* _Problem_
Line by line, repeat the material below exactly and leave the images out.

* _Dataset section_

>>>>

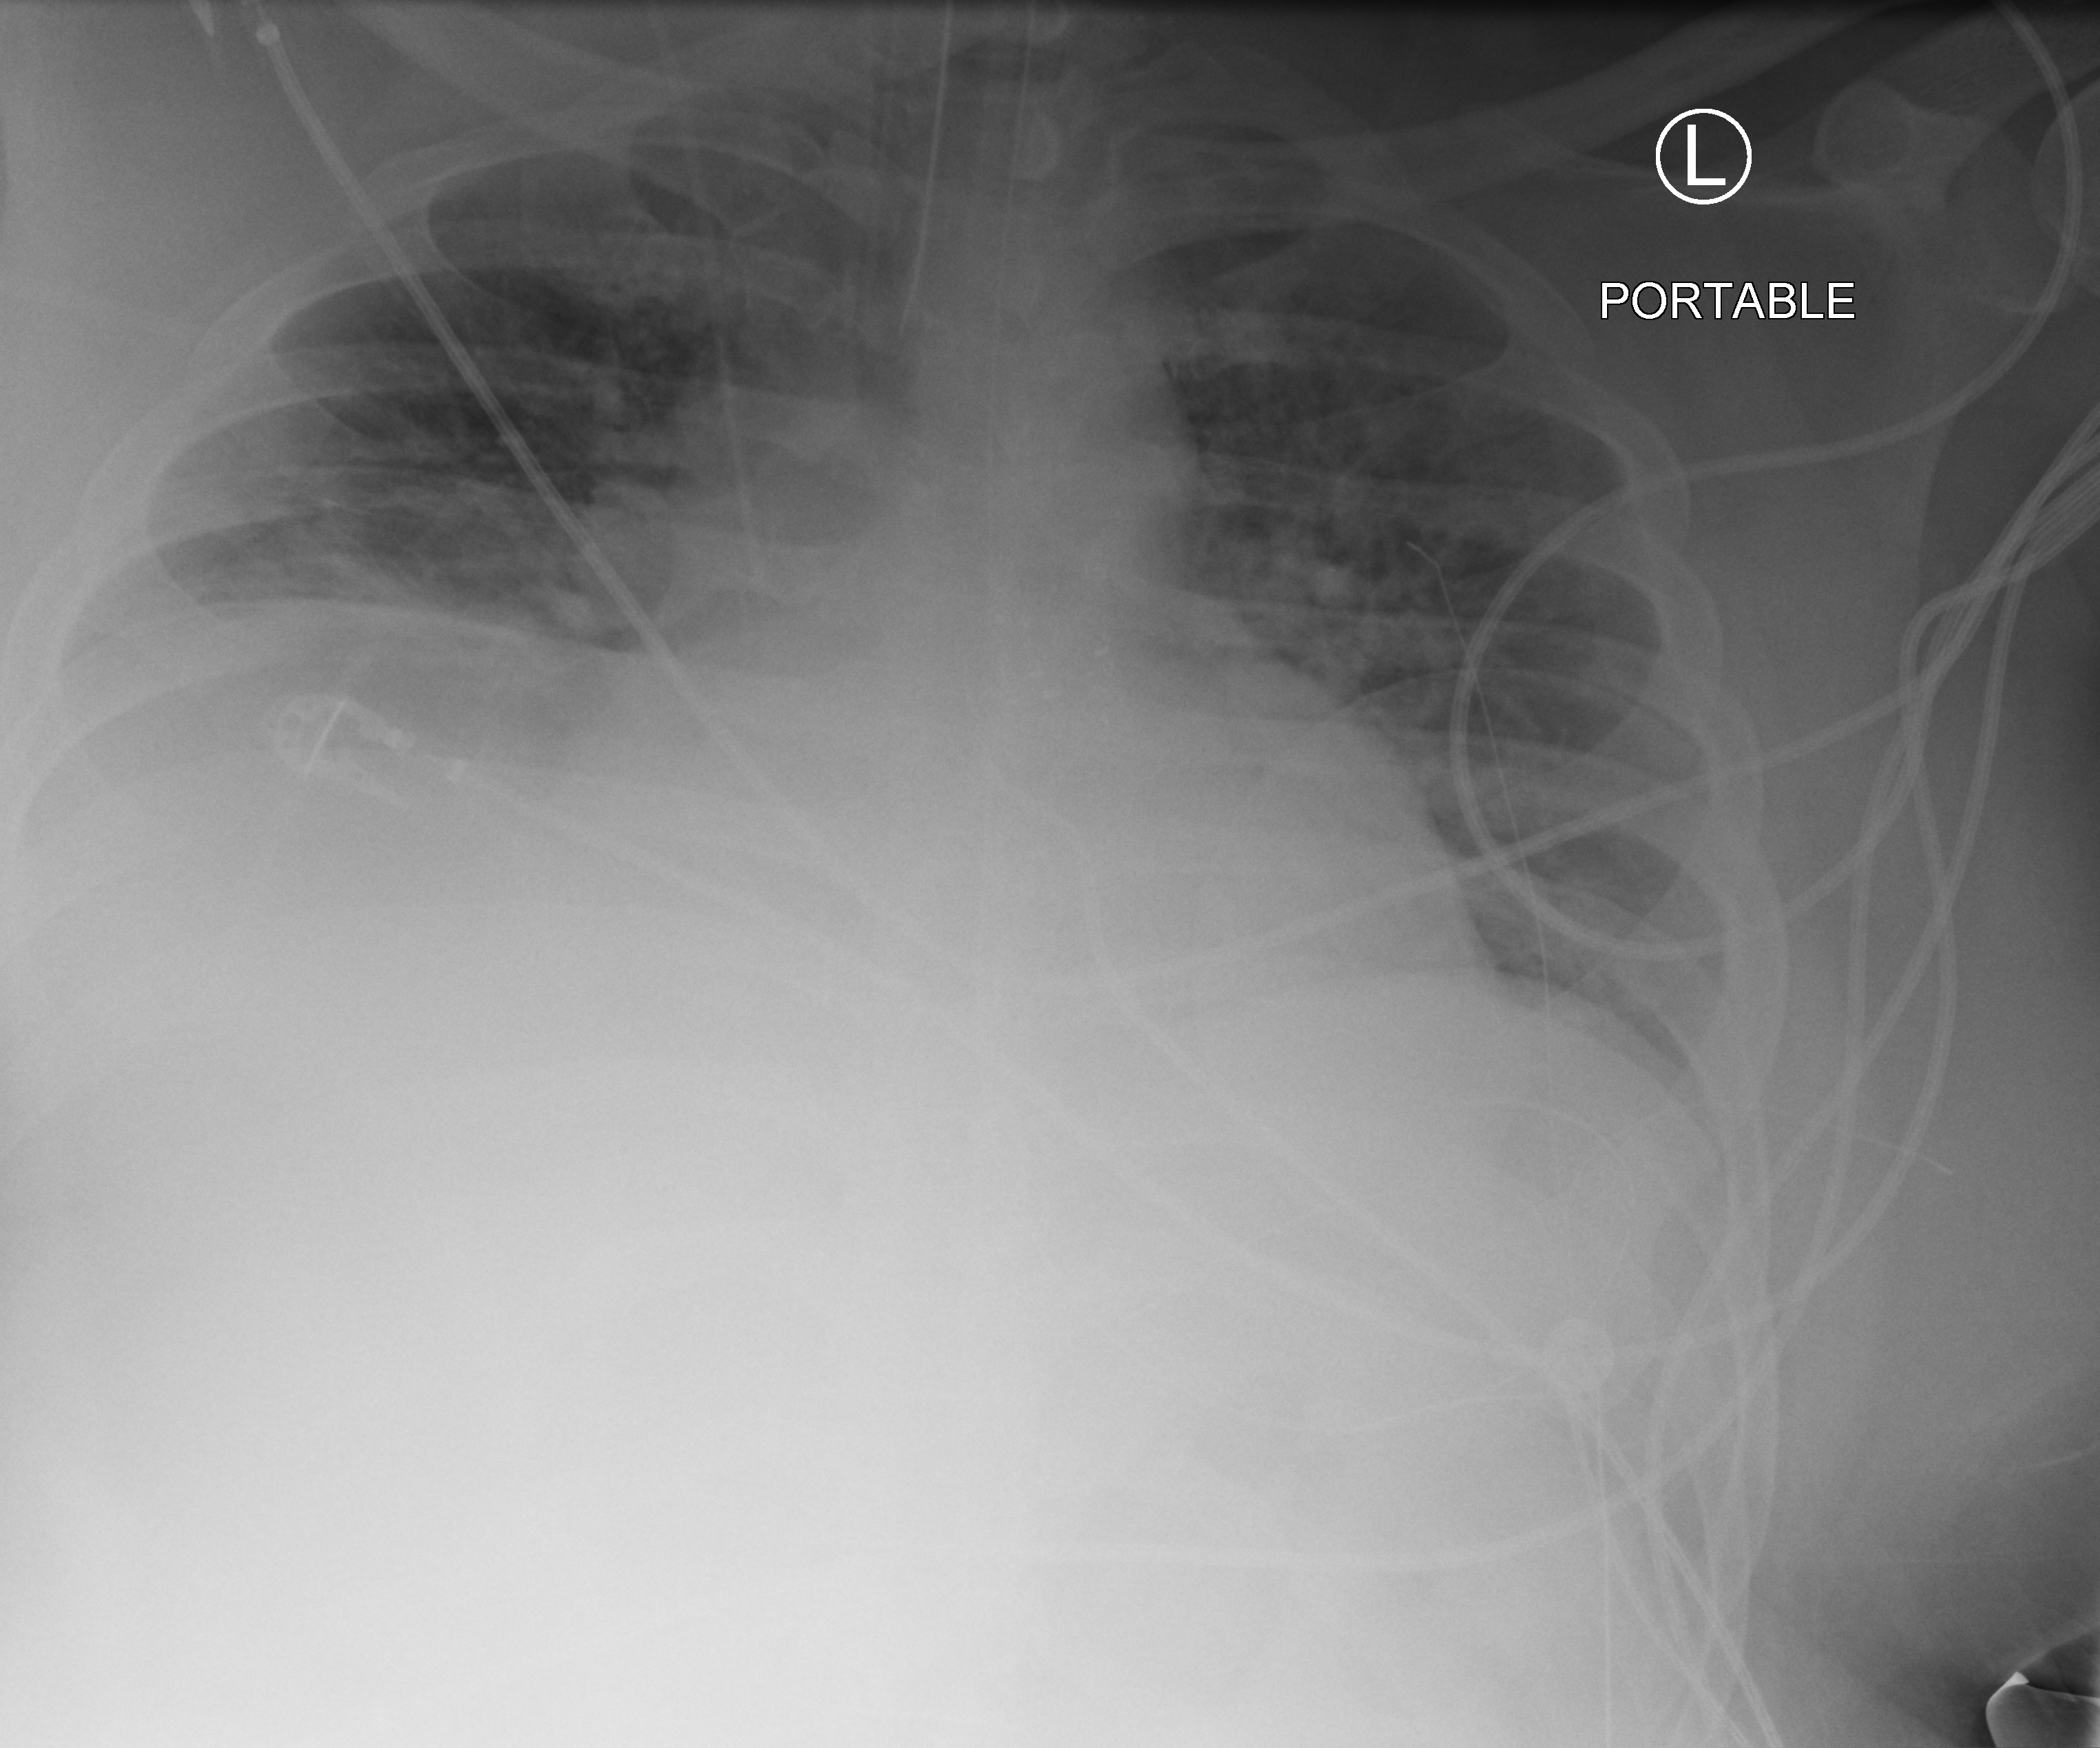
Bedside chest radiograph (computed radiography), anteroposterior (AP) projection. Patient hospitalised with COVID-19; male, aged 18–59 years.
Hospital-stay facts (about this admission, not read from this image; timing relative to this image not recorded): mechanically ventilated during this hospital stay: yes; admitted to intensive care during this hospital stay: yes; COPD (admission record): yes.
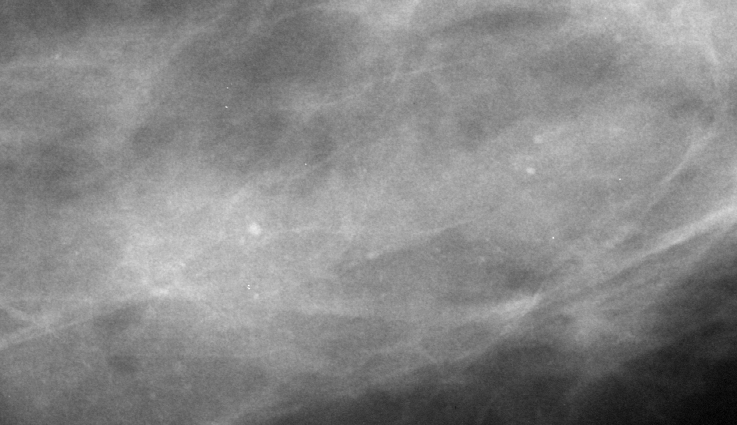
Crop from a digitized film mammogram around one marked abnormality; left breast; CC view; BI-RADS breast density category 2 (scale 1–4).
- Finding: calcifications, morphology amorphous, distribution segmental; BI-RADS assessment category 4; pathology (as recorded): benign.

<<<<

* _Result_
Bedside chest radiograph (computed radiography), anteroposterior (AP) projection. Patient hospitalised with COVID-19; male, aged 18–59 years.
Hospital-stay facts (about this admission, not read from this image; timing relative to this image not recorded): mechanically ventilated during this hospital stay: yes; admitted to intensive care during this hospital stay: yes; COPD (admission record): yes.
Crop from a digitized film mammogram around one marked abnormality; left breast; CC view; BI-RADS breast density category 2 (scale 1–4).
- Finding: calcifications, morphology amorphous, distribution segmental; BI-RADS assessment category 4; pathology (as recorded): benign.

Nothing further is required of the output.